There was no doubt that this was a hardware error since software can not issue CC alerts only report them. Software can not put the machine in a wait either, but can recommend on based on hardware conditions. So, I told the hardware team leader that this was a hardware problem. He balked stating that many disk drives were reporting CC3's off and on and that they were intermittent. So, in his mind, it couldn't be hardware, else why was it occurring on multiple disk drives. I asked if his team could check anyway and was completely rebuffed. 

Since the main drive in question was the Paging device, I decided to start with the software manager program that controlled paging.  A bit of explanation here; the paging disk contained the virtual pages that were rolled in and out of storage as needed. This allowed for the illusion that multiple programs were running at the same time. It is easy to see why the system would shut down if this drive were unavailable.  

I called the support system and talked to a guy who specialized in the paging code, his first words were that this had to be a hardware error. I acknowledged it was, but that the hardware reps refused to believe me. He gave me some hints as to what part of the code I might use to prove to them that I was right. I could see in the code that the program would try multiple times to get the page from the drive before it gave up and had the system issue a hard wait. Since the problem was intermittent (sometimes the I/O command would be successful),  I decided to build an outer loop that would not go to the hard wait, but retry the inner loop multiple times. I also built in a routine that would record the drive address of the drive that got a CC3 in a hardware address space (called a control register). I could then look at the register from the console and see what drives were sending the CC3.

For the next several days, I tried to convince the hardware CE's (Customer Engineer) that the problem had to be hardware and their team leader told me "You're a software guy, what do you know about hardware?" I liked Lennie, but he had such a bias about how hardware was the most important thing and because I had never been a CE, I had little credibility with him. My patch was successfully keeping the system up and I could see in the register that the problem was continuing. Since other devices were also sending the CC3 code, other programs were failing sporadically, but most issued retries that were successful.

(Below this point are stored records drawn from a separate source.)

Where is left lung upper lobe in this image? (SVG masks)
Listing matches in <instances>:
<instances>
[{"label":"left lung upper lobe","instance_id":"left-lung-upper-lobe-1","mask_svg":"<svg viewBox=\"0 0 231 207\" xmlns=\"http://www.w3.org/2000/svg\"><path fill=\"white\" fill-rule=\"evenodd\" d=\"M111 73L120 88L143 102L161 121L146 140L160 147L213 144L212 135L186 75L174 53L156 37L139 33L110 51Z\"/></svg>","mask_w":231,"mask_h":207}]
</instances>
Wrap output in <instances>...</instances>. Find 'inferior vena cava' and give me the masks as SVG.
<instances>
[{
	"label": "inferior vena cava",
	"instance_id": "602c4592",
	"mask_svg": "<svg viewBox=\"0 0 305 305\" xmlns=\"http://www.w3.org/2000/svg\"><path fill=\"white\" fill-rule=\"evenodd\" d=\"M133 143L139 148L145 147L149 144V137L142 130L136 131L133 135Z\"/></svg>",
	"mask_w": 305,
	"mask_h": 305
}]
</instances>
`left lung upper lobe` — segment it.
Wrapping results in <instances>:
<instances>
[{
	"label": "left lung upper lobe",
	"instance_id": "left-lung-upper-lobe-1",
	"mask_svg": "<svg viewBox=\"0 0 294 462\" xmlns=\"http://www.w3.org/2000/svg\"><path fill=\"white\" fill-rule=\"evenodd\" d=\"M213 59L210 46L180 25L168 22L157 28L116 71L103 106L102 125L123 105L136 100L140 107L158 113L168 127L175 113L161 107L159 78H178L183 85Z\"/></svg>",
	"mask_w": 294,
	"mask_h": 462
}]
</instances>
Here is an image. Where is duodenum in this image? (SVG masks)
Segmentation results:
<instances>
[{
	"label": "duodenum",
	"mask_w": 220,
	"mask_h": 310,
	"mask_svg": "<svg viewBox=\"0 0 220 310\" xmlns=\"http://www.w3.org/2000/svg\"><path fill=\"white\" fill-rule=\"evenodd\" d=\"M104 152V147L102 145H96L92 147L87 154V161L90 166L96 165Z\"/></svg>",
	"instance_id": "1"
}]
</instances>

After a week, I had a three day class in Washington, DC and would not return to the account until the following Thursday. During the time I was gone, the system finally had so many failures that on Tuesday of that week it crashed hard and the customer demanded a resolution. My backup was Harry Barth, he was well respected as a good PSR and had been a CE at one time. He was told that I had failed to solve the problem, so he looked into what was going on and what I had done. He checked out my traces and told Lenny that this was surely a hardware problem and that I had been saving their butts for two weeks. Lenny was skeptical because he kept pointing out that multiple devices were failing the same way which was not logical. Because Harry knew how to follow hardware logic manuals, he decided to look at the hardware logic that controlled the condition codes. Lo and behold, for that mainframe all I/O commands came through a single hardware gate and if it was bad the problem we were having would be the result.

The CE's tested that hardware module and it indeed was faulty. When the customer asked how it had been resolved, Harry made sure they knew that my creative patch had kept them in business for two weeks while we discovered where the hardware error was. We had to present a positive cohesive face to the customer, so we didn't tell them that the problem was a stubborn CE who had had little faith in my ability to solve a problem.

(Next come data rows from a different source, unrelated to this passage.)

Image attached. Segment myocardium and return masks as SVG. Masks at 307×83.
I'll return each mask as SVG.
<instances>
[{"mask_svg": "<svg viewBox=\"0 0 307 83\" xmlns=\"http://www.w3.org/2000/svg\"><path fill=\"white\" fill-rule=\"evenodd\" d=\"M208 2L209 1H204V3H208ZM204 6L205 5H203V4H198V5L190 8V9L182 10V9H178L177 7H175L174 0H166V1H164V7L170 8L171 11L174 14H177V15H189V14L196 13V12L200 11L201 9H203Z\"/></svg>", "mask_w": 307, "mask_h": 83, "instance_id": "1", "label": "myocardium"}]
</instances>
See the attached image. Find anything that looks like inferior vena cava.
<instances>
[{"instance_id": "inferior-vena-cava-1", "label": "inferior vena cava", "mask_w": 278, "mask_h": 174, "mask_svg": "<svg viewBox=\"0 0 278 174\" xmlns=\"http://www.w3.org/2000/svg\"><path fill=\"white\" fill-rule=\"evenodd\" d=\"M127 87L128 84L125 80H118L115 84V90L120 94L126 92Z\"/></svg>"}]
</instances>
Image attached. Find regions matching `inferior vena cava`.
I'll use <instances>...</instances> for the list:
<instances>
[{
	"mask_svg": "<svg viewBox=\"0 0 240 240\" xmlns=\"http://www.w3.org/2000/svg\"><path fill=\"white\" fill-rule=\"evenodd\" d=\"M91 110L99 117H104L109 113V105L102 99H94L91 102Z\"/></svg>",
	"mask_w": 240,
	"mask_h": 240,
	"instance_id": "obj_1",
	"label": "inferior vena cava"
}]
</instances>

When I got back, Harry told me all that had transpired. Do you think I ever got an apology or a well done from Lenny or his manager? Of course not, but all the customer's software engineers were duly impressed and they were my buddies from then on. I had the account for six years mainly because they didn't want me assigned anywhere else. 

Lennie never learned his lesson, several years later I had another instance where it was obvious that the problem was hardware and he refused to look at it. I had even found the memory location that was faulty and he would not check it. Luckily, this time the customer software manager overheard him and explained that he would indeed fix it since it was evident that it was hardware. Of course, I’m still waiting for an apology on that one too.

Davdan @ 2008-2018